Master of the Legend of Saint Catherine
Max Friedländer established this conventional name in 1926 to designate a considerable group of Works derived from the style of Rogier van der Weyden but of inferior quality, enlarging the initial group compiled by Friedrich Winkler under the name of Master of the Multiplication of the Loaves. The final appellation stems from the panel of the Scenes from the Legend of Saint Catherine now in Brussels (Koninklijke Musea voor Schone Kunsten, inv. 12102) and generally agreed to be the basis for gauging the master’s style. Other works unanimously considered to be by his hand are the Cologne “Triptych of the Descent” (Wallraf-Richartz-Museum, inv. 0029) and the Prado Crucifixion.
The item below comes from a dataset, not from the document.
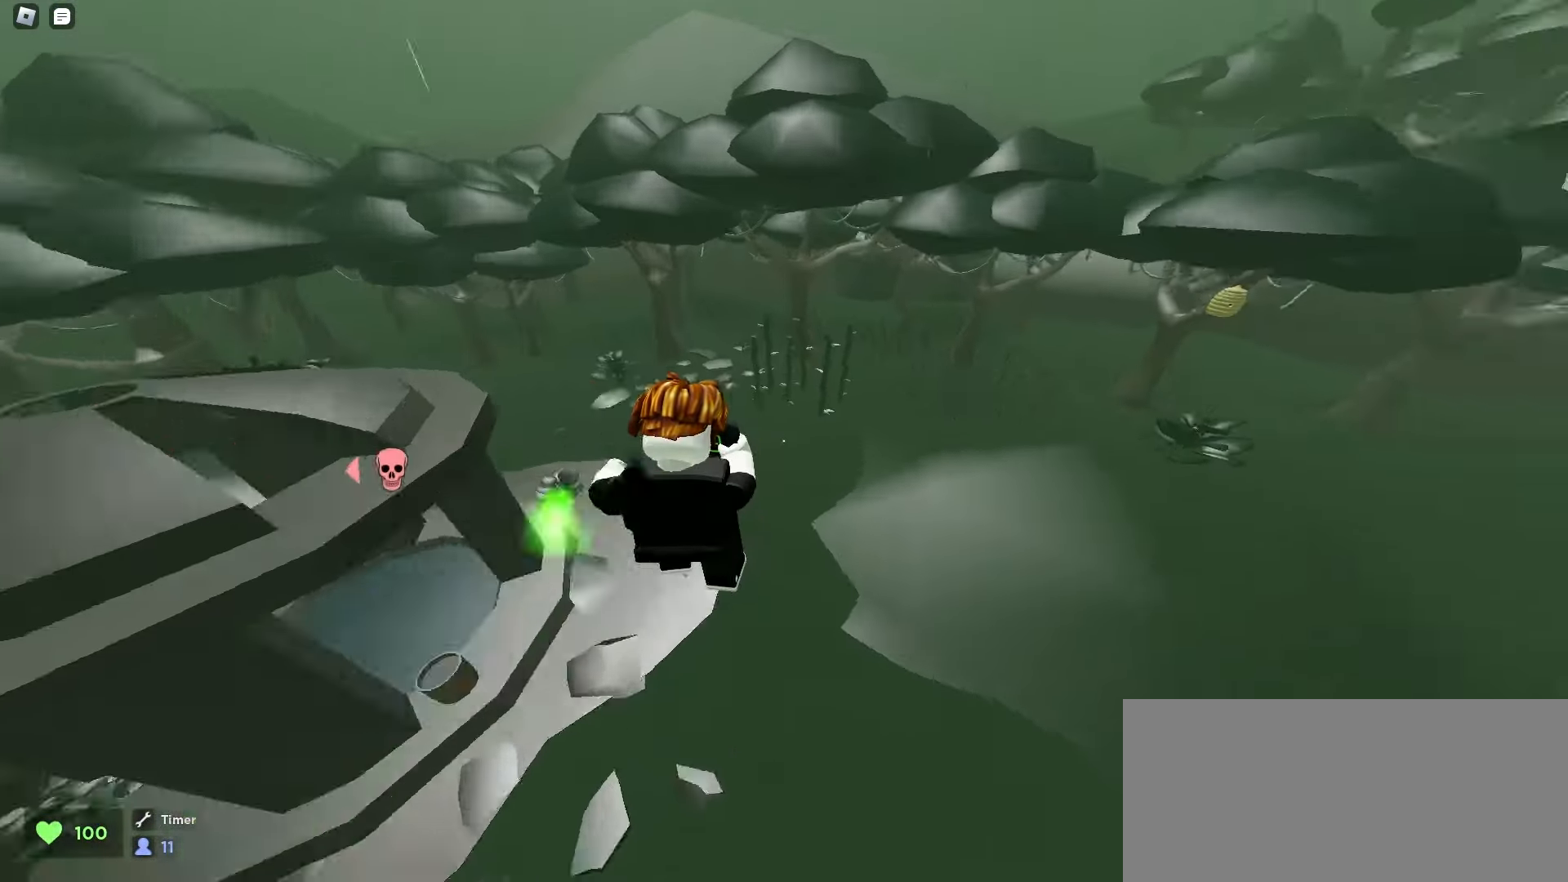
{"keys": ["d", "space", "w"], "mouse": [], "events": [[250, "space", "down"], [267, "space", "up"], [300, "space", "down"], [333, "space", "up"], [367, "space", "down"], [400, "space", "up"], [433, "space", "down"], [450, "space", "up"], [483, "space", "down"]]}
This artist’s stylistic characteristics were defined by Friedländer, who spoke of an ‘almost caricature-like’emulation of Rogier’s style. The figures have large, high-set ears and black, half-open eyes which, together with the eyelids and the forehead, are positioned parallel to the picture plane as opposed to in a more logical arched shape, resulting in a similar perspective for both sides of the face.
Nearly all his works have been dated to the final decades of the fifteenth century, after the death of Van der Weyden. For years this led this master to be identified as Rogier’s son, Pieter van der Weyden (1437–after 1514), even though there are no documentary or stylistic grounds for such a connection. Many of his pictures attest to close collaboration with other artists, such as the Melbourne Triptych with the Miracles of Christ (National Gallery of Victoria, inv. 1247-3), currently held to have been executed in conjunction with the Master of the Portraits of Princes and Aert van den Bossche, painters whose style is very similar to his (J.J. Pérez Preciado, "Fifteenth-century netherlandish painting at the Museo Nacional del Prado. Catalogue raisonné", Museo del Prado, 2024, p. 225).